# What is expected
Only one number is wanted: the count of lines in the records below that hold the word "Ready".
======== Extracted entries ========
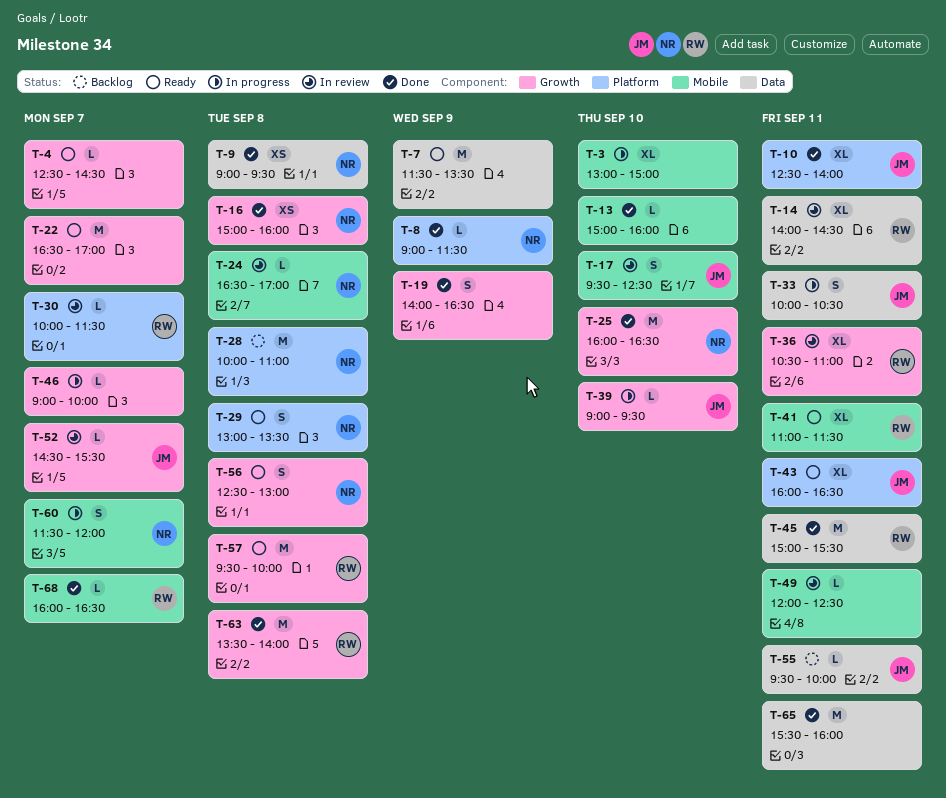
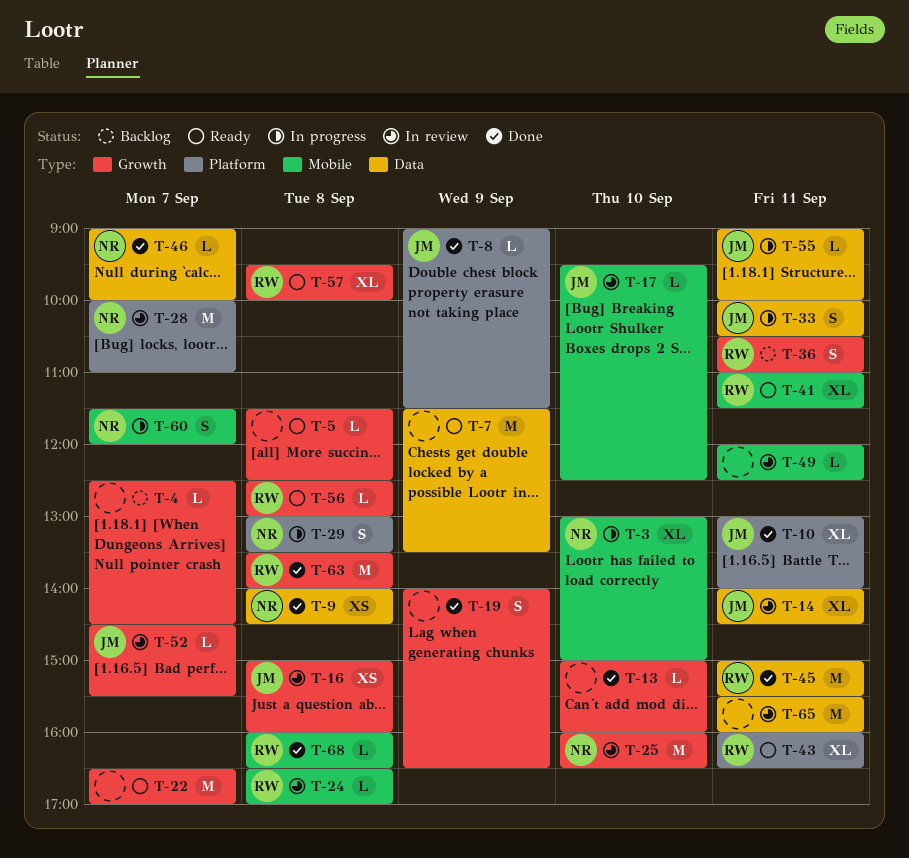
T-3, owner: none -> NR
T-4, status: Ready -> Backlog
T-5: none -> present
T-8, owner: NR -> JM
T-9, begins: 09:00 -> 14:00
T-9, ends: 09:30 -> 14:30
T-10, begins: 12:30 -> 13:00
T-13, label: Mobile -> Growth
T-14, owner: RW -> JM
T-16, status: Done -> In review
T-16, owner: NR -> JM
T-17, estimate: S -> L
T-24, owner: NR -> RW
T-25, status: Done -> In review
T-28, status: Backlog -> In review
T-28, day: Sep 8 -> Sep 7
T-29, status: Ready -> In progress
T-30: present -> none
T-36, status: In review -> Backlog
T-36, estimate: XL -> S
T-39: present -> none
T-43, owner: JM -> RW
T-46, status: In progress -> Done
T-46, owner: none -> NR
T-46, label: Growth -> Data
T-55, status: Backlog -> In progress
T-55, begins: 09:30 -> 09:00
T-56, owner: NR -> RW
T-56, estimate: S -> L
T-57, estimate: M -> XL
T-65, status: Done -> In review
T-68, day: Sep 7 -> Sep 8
========
======== Extracted entries ========
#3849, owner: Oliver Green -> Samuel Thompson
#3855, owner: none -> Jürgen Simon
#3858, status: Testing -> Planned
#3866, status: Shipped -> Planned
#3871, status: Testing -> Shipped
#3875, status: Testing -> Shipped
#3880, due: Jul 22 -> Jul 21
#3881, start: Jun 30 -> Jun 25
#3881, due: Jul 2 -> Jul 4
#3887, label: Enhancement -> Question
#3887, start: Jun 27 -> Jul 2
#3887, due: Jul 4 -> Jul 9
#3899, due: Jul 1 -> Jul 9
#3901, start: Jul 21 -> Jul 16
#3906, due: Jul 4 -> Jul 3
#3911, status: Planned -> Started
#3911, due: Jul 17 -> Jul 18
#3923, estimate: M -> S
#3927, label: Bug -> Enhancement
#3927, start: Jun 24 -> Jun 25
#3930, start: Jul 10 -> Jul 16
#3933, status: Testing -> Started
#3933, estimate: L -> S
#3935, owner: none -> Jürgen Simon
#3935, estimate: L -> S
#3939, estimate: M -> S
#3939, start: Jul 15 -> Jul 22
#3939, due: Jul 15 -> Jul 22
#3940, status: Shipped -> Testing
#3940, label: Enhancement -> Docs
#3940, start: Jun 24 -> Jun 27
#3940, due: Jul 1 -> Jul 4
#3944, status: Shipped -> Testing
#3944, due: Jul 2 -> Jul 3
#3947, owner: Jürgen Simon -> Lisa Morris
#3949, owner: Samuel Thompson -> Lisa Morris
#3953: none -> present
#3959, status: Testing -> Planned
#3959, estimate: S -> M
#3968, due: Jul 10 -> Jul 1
========
# Completed task
2